Dean Obeidallah says, “Trump is apparently attempting to delegitimize our federal judiciary” in “Donald Trump’s most bone-chilling tweet” (CNN). Trump shows intent to blame the Judicial branch for anything bad happening in the future. If an attack happens, and enough supporters become angry at our justice system, we could have a strong division, riots, or worse.

On February 9th, “Federal appeals court rules 3 to 0 against Trump on travel ban” (Washington Post)

White House and “alternative facts”

Trump advisor, Steve Bannon, to sit on National Security Council replacing more qualified persons. John McCain points out that “The appointment of Mr. Bannon is something which is a radical departure from any National Security Council in history.” (npr.org) It’s odd, perhaps unwise, but not illegal. How much involvement will Bannon have? What is the intent?

“I want to bring everything crashing down, and destroy all of today’s establishment.”

— Steve Bannon interviewed by Sarah Kendzior on The Daily Beast

You know what solves it? When the economy crashes, when the country goes to total hell and everything is a disaster. Then you’ll have a [chuckles], you know, you’ll have riots to go back to where we used to be when we were great.

— Donald Trump, Fox News 2014

Donald Trump has been straight-up telling lies about even the most frivolous issues, such as crowd sizes (NYTimes) or offending the CIA (Huffington Post) then claiming it was a media lie (see video - mirror.co.uk) . This propaganda causes confusion to incite protests. Media coverage may be later attacked or used to try and discredit journalists. Obvious lies also reveal the loyalists repeating them, and the ones challenging the falsehoods. The media should be careful not to let Trump’s lies and “fake news” accusations turn into a war.

For Trump, “alternative facts” are a balm to his fragile ego. He has claimed record turnout at his inauguration and insisted his talk at the CIA brought more applause than Peyton Manning winning the Super Bowl. This is alarming as it shows a president either not in full control of his faculties or so narcissistic that creating an alternate reality to serve his ego overrides his desire to serve the public.

— Sarah Kendzior, The Guardian

Donald Trump looks similar to the character in It Can’t Happen Here by Sinclair Lewis about the rise of fascism in a America. A vulgar, habitual liar making idiotic promises earned the praise of the disgruntled and used his power for greed. Andrew Sullivan pointed out this comparison in his essay, “Democracies end when they are too democratic” (NY Mag, 16 May, 2016) and also shows how Trump uses current movements in the US to rise to power. Sullivan says, “In terms of our liberal democracy and constitutional order, Trump is an extinction-level event.”

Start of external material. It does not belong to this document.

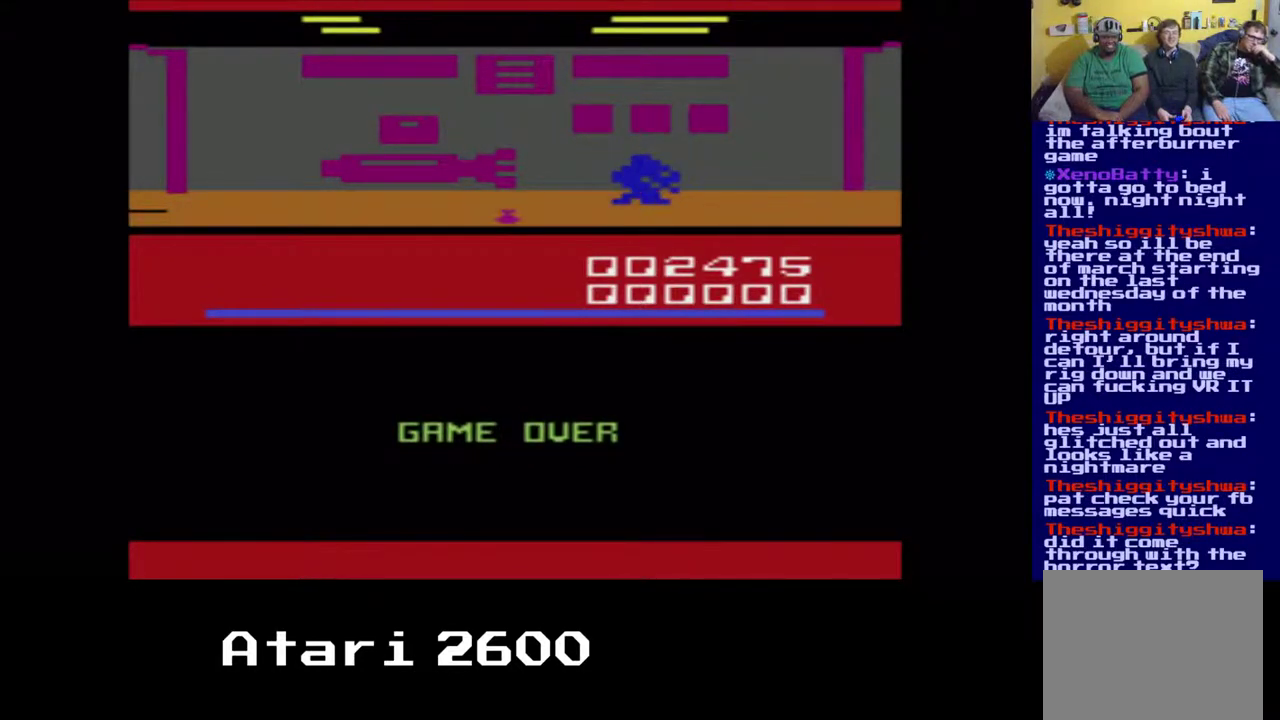
{"buttons": ["DPAD_LEFT"], "left_stick": "center", "right_stick": "center", "events": []}
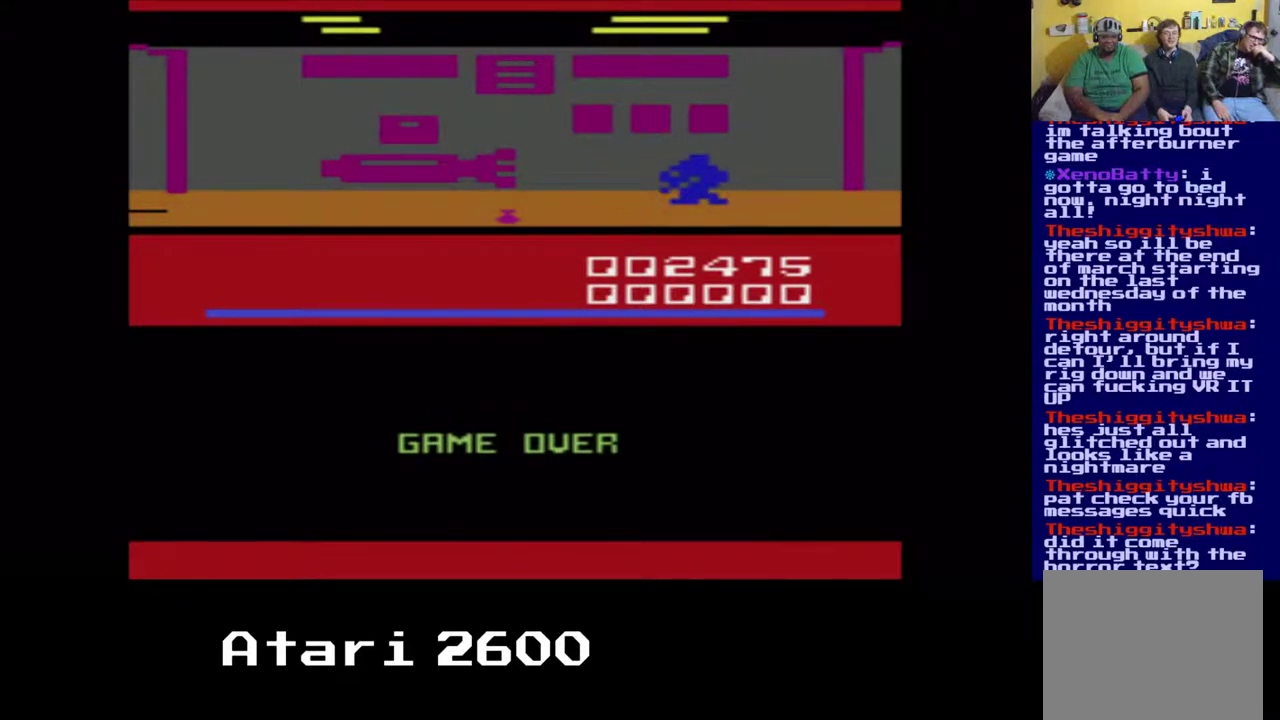
{"buttons": ["DPAD_LEFT"], "left_stick": "center", "right_stick": "center", "events": []}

Here, now, what will you do?

You still have your freedom, so use it. There are many groups organizing for both resistance and subsistence, but we are heading into dark times, and you need to be your own light.

— Sarah Kendzior, The Correspondent

Check the evidence. Read. Share information. Question and criticize, respectfully. You may need to decide between “following orders” and doing what’s best for your country. Respect the law. Respect the Constitution. What will you do?

History happens now, and today’s decisions define tomorrow.


In “Chill America, Not Every Trump Outrage is Outrages” (Washington Post), Tom Nichols reminds us to avoid “overreaction and hysteria, which not only cloud important questions but in the short term paradoxically play to the president’s advantage.”